Text section
What an astonishing development! And this demand was precisely the key to the whole situation. The workers had occupied the plants. The economy was in their hands. Whether this sweeping movement would become a complete social revolution depended upon one thing-would the workers not only occupy the plants, but work them? This was the barrier that had to be surmounted. Had the workers begun to work the plants under workers’ management, the revolt would have advanced into a full-scale social revolution.

Let us now try to imagine what would have happened if the workers had actually surmounted this barrier. Each plant would elect its own factory committee from among its own workers to administer the plant. (Here the workers could have counted on a great deal of cooperation from the technical staff, most of whom would have gone over to the revolution.) I emphasize “administer” because policy would be made by the workers in the plant, by an assembly of the workers on the factory floor. The factory committee would merely execute and coordinate these policies. Here you have true revolutionary democracy, and in the arena of production, where the means of life are made.

Let us go further (and what I shall describe was absolutely possible). The factory committees of all the local plants could now link together to form an area administrative council, whose function would be to deal with whatever supply problems exist. Each member of this council would be rigorously controlled by the workers in the plant from which he or she came and would be fully accountable to the factory assembly. The tasks of the council, I must emphasize, would be entirely administrative; many of its technical functions could be taken over by computers, and membership on the council would be rotated as often as possible.

Tasks for this exercise
a – Translate this sentence from the passage on workers' management into Spanish: "Each plant would elect its own factory committee from among its own workers to administer the plant."
b – In the passage on workers' management, who would make policy in each plant?
c – Reproduce the passage on workers' management word for word, from "What an astonishing" to "full-scale social revolution.".

Material supplied
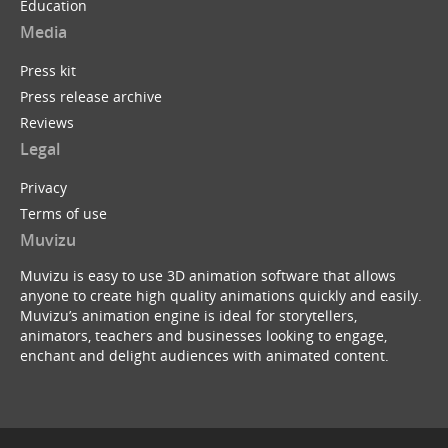
Education
Media
Press kit
Press release archive
Reviews
Legal
Privacy
Terms of use
Muvizu
Muvizu is easy to use 3D animation software that allows
anyone to create high quality animations quickly and easily.
Muvizu’s animation engine is ideal for storytellers,
animators, teachers and businesses looking to engage,
enchant and delight audiences with animated content.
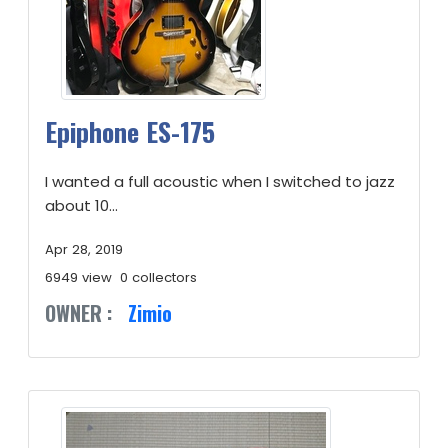
Epiphone ES-175
I wanted a full acoustic when I switched to jazz
about 10...
Apr 28, 2019
6949 view
0 collectors
OWNER :
Zimio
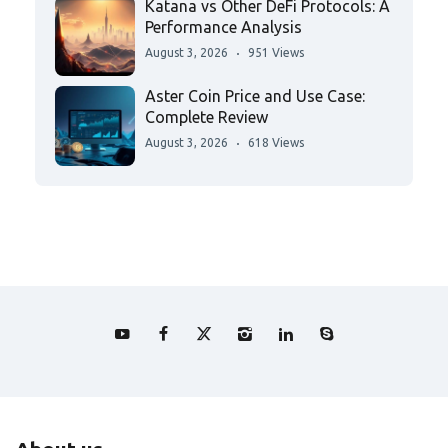
Katana vs Other DeFi Protocols: A
Performance Analysis
August 3, 2026
951 Views
Aster Coin Price and Use Case:
Complete Review
August 3, 2026
618 Views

Set of answers
a – Cada planta elegiría su propio comité de fábrica entre sus propios trabajadores para administrar la planta.

b – The workers in the plant, through an assembly of the workers on the factory floor.

c –
What an astonishing development! And this demand was precisely the key to the whole situation. The workers had occupied the plants. The economy was in their hands. Whether this sweeping movement would become a complete social revolution depended upon one thing-would the workers not only occupy the plants, but work them? This was the barrier that had to be surmounted. Had the workers begun to work the plants under workers’ management, the revolt would have advanced into a full-scale social revolution.